Tuesday 14 July 2009

Looking Back - Suicide Note Reveals Murder Confession



On this day in 1971, Cheshire Police called off the hunt for the murder of three French tourists after another body was discovered in Staffordshire.
The body of Michael Bassett, 24, was found in a maroon Ford Escort (pictured) by two friends in a beauty spot near the village of Barlaston the previous evening.
There was a pipe from the exhaust into the car and Bassett was cradling a gun with a confession written on a local newspaper beside him.
He admitted shooting dead Monique Liebert 22, her sister Claudine Liebert, 20 - both teachers from Fontenay le Comte in northern France - and Claudine's fiance Daniel Berland, 20, a student from St Medard des Pres near Fountenay.
His letter claimed, "They provoked me so I taught them a lesson."
Two days earlier, farm workers had found the bodies of one of the sisters, together with that of Mr Berland. A second sister was taken to Chester Royal Infirmary but died during surgery.
The three arrived in Dover on the 6 July for a camping trip around England and Wales. They had all been shot but the murder weapon was not recovered.

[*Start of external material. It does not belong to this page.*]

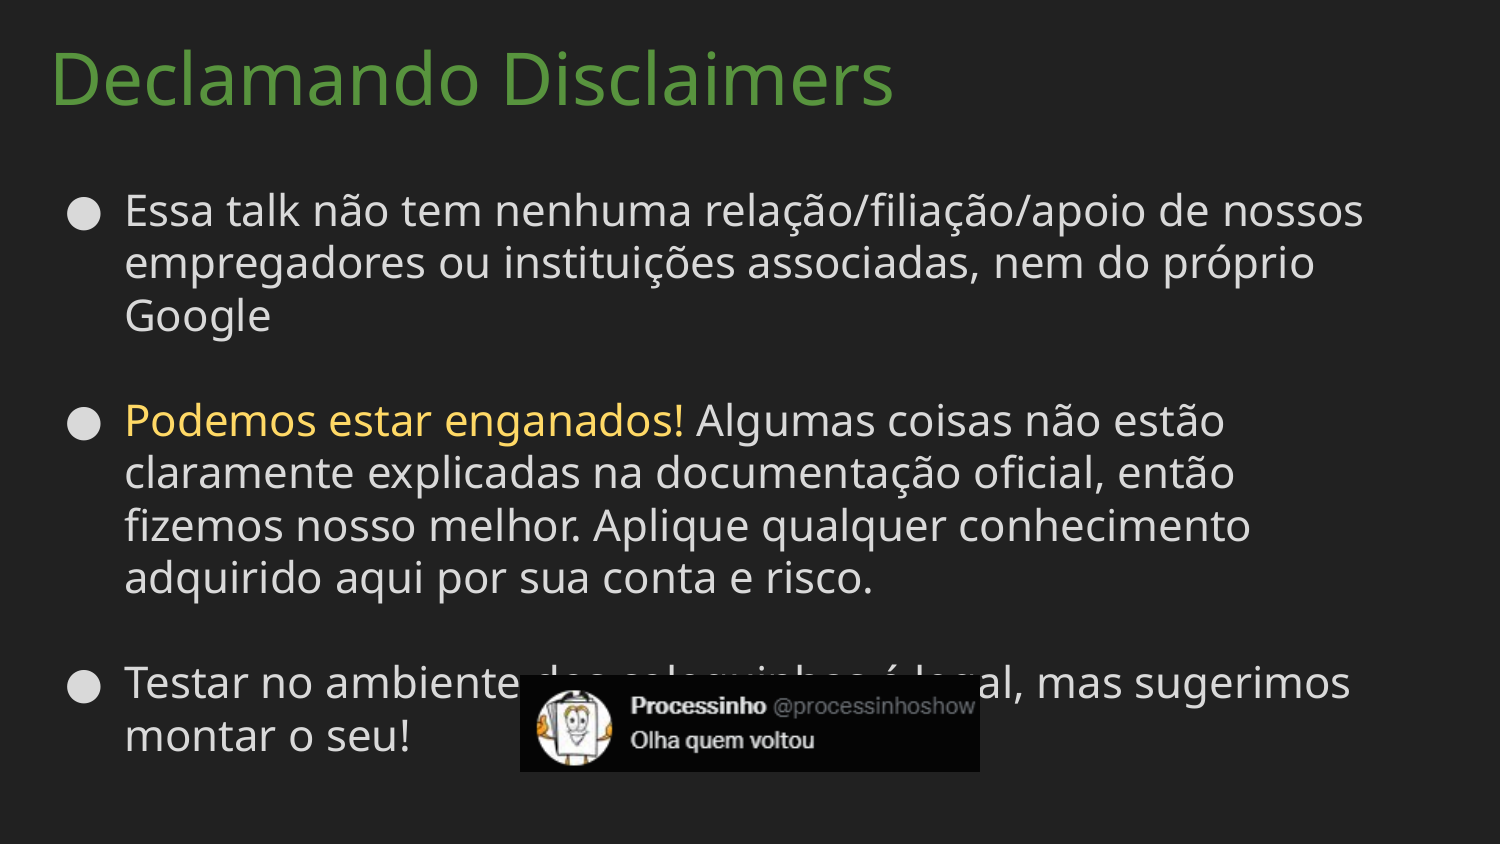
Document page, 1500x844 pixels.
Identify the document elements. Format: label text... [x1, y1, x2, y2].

picture [520, 675, 980, 772]
title Declamando Disclaimers [34, 17, 1432, 168]
text_box Essa talk não tem nenhuma relação/filiação/apoio de nossos empregadores ou instituições associadas, nem do próprio Google Podemos estar enganados! Algumas coisas não estão claramente explicadas na documentação oficial, então fizemos nosso melhor. Aplique qualquer conhecimento adquirido aqui por sua conta e risco. Testar no ambiente dos coleguinhas é legal, mas sugerimos montar o seu! [34, 167, 1415, 844]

Detectives had been looking for a fairground rifle and a Morris 1000 car - since recovered in Lancashire -stolen from Rhyl, North Wales, the night before the incident.
Bassett who had lived most of his life in Barlaston and lived with his sister and brother-in-law, was a publishing salesman and frustrated writer who played piano at local pubs.
A Chester inquest revealed the victims died from gunshot wounds to head, chest and abdomen.
In Stafford, the coroner recorded Michael Bassett died from carbon monoxide poisoning. The inquest heard he drank 415mg of alcohol, which would induce an alcoholic coma.
His family doctor said there was no history of mental illness in the family, but a sealed suicide note, dated May 1970, was found in his room.